Discovered this morning that Maven https://heymaven.com (a social media startup who's CEO is ex OpenAI "Ken Stanley: leading the Open-Endedness Team at OpenAI") is mass importing public posts from the #fediverse with no links back to the original and no way to delete them. It seems there is no Opt-out or Opt-in mechanism at all. It also has posts from #Bluesky pulled in via @bsky.brid.gy that are also not linked back to the original.
Here's an example: https://app.heymaven.com/profile/66927
1.12 million fediverse posts scraped by AI startup Maven founded by ex OpenAI lead...
confirmation by Maven CTO Jimmy Secretan https://app.heymaven.com/discover/1190743
UPDATE: Looks like its a bit more complex (isn't it always)
So the CTO is here at @jsecretan and has clarified that they are in the process of implementing bidirectional #ActivityPub, but in the meantime ingested the "federated timeline" of Mastodon.social
You can look at their AP response here: https://staging.maven.ly/mastodon/actor/1 though it doesn't seem to be live on their main domain.
UPDATE 2: so it looks like @jsecretan is deleting the entire 1.12 million scraped posts off of Maven after this thread blew up. So cool I guess? But also sorta totally comes off as "whoopsies" we had no idea what would happen if you scrape millions of posts with no link back to the original. I hope to see an official post mortum on this incident from Maven
@liaizon @jsecretan
Maybe this is naive, but once an LLM has "ingested" source material, what remains is a bunch of statistics; the "source" is no longer required or stored.
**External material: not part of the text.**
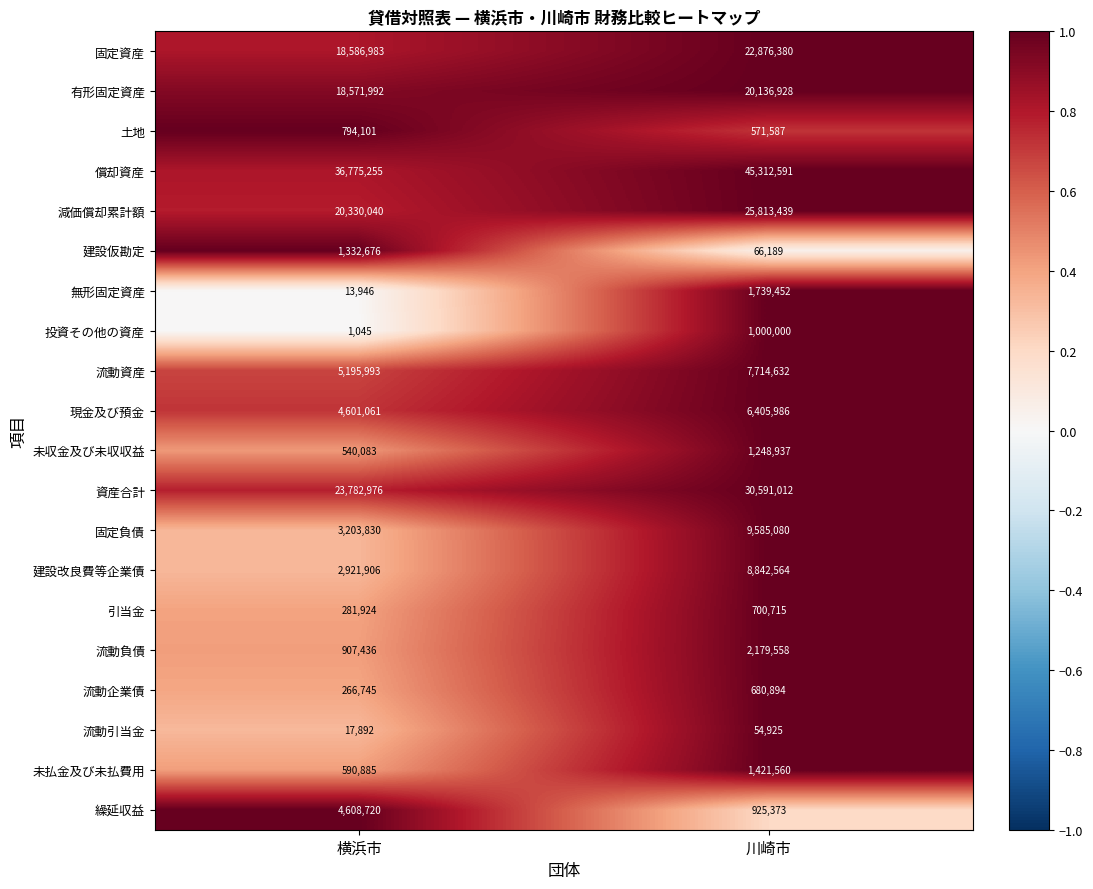

Where is 固定資産 nearest to the value 20731681?

横浜市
Trying to "remove" it from a model sounds a lot like trying to unbake a cake.
@RealGene @liaizon @jsecretan I assume they could roll it back to an earlier version, pre-scrape?
@nev @liaizon @jsecretan
Yes, and monkeys could fly out of my butt…
@RealGene @liaizon @jsecretan Just load a backup from before it ate my posts. If I decide to allow it to keep my posts, I should be credited with my contribution to its statistics & there should be a list containing links to every post eaten publicly available.
@jackemled @liaizon @jsecretan
Oh, and you think these primates have, or have ever tried, to successfully restore from backup?
@RealGene @liaizon @jsecretan Then they can simply delete it & start over, since they have all of the data to recreate it & the money to pay the power bills for it.